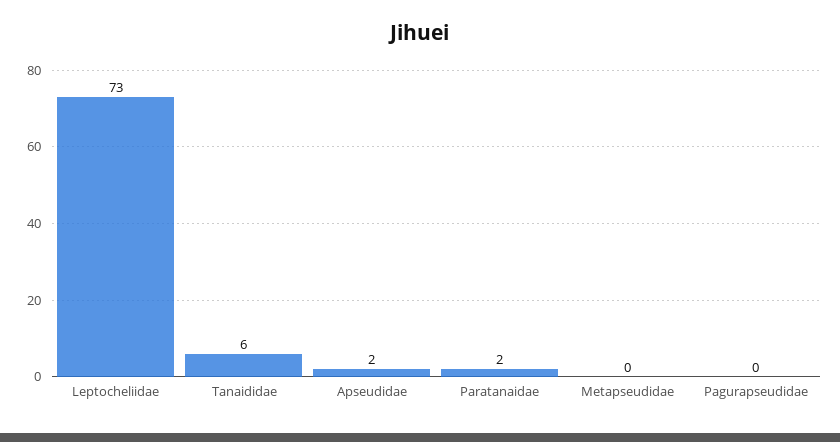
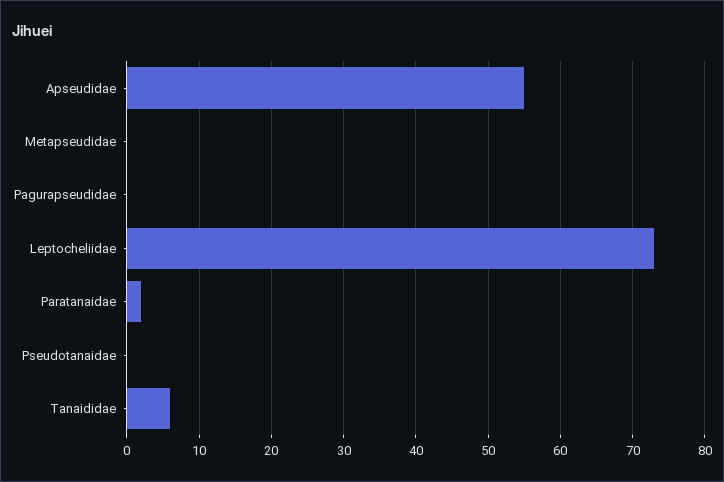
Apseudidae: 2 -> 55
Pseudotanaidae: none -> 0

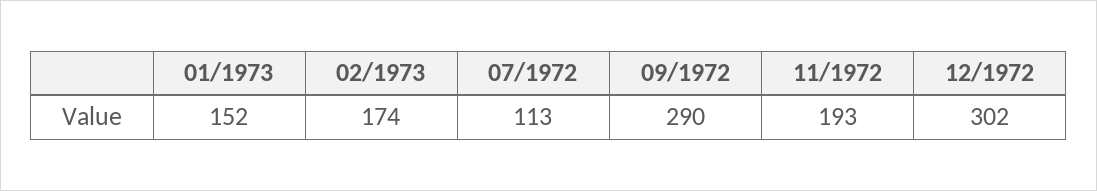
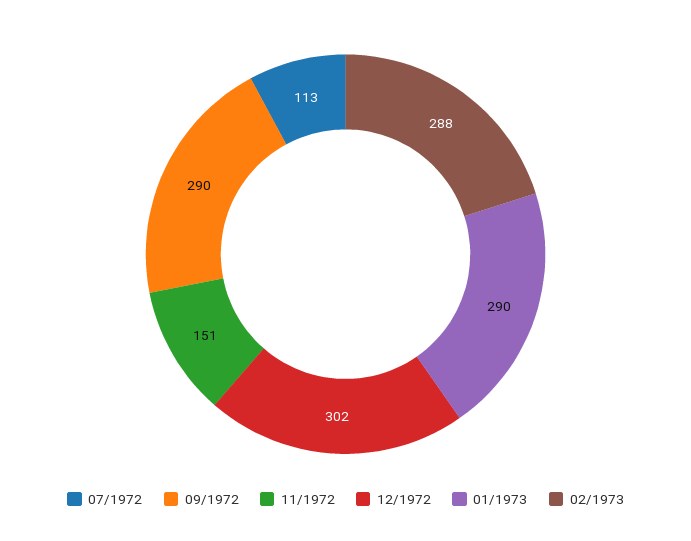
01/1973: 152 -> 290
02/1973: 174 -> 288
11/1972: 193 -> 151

*Exercise brief*
The entries are to be written out again exactly, without their pictures.

*Answer space*
Apseudidae: 2 -> 55
Pseudotanaidae: none -> 0

01/1973: 152 -> 290
02/1973: 174 -> 288
11/1972: 193 -> 151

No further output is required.